## EXERCISE REQUIREMENTS
Word for word, restate the line containing "A: すべて残してください。重複でも削除禁止。" and all the lines that come after it in the entries below. Include nothing from before it.

--- --- ---

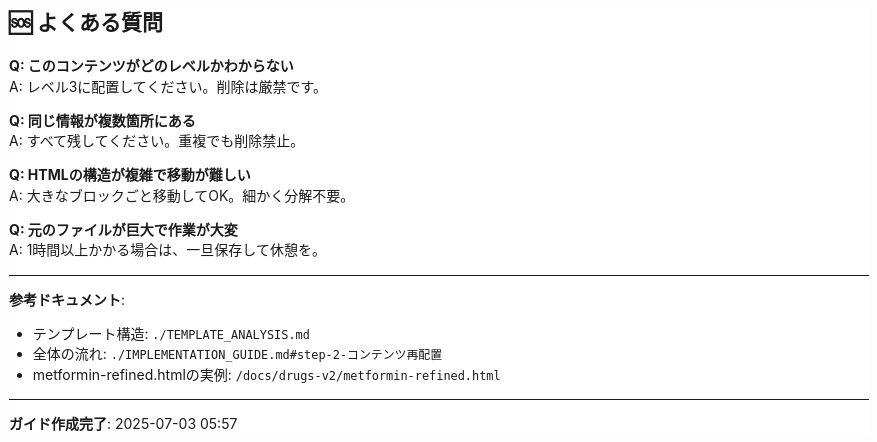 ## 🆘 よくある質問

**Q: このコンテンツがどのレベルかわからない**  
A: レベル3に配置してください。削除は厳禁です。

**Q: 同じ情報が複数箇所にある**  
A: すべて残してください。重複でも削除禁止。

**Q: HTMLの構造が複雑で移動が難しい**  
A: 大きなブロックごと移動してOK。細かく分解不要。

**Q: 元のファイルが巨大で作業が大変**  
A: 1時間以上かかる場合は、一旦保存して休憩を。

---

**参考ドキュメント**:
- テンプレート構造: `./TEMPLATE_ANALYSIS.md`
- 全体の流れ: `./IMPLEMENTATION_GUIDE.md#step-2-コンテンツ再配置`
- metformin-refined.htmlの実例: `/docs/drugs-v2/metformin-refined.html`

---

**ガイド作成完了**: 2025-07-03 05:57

--- --- ---

## TASK SOLUTION
A: すべて残してください。重複でも削除禁止。

**Q: HTMLの構造が複雑で移動が難しい**  
A: 大きなブロックごと移動してOK。細かく分解不要。

**Q: 元のファイルが巨大で作業が大変**  
A: 1時間以上かかる場合は、一旦保存して休憩を。

---

**参考ドキュメント**:
- テンプレート構造: `./TEMPLATE_ANALYSIS.md`
- 全体の流れ: `./IMPLEMENTATION_GUIDE.md#step-2-コンテンツ再配置`
- metformin-refined.htmlの実例: `/docs/drugs-v2/metformin-refined.html`

---

**ガイド作成完了**: 2025-07-03 05:57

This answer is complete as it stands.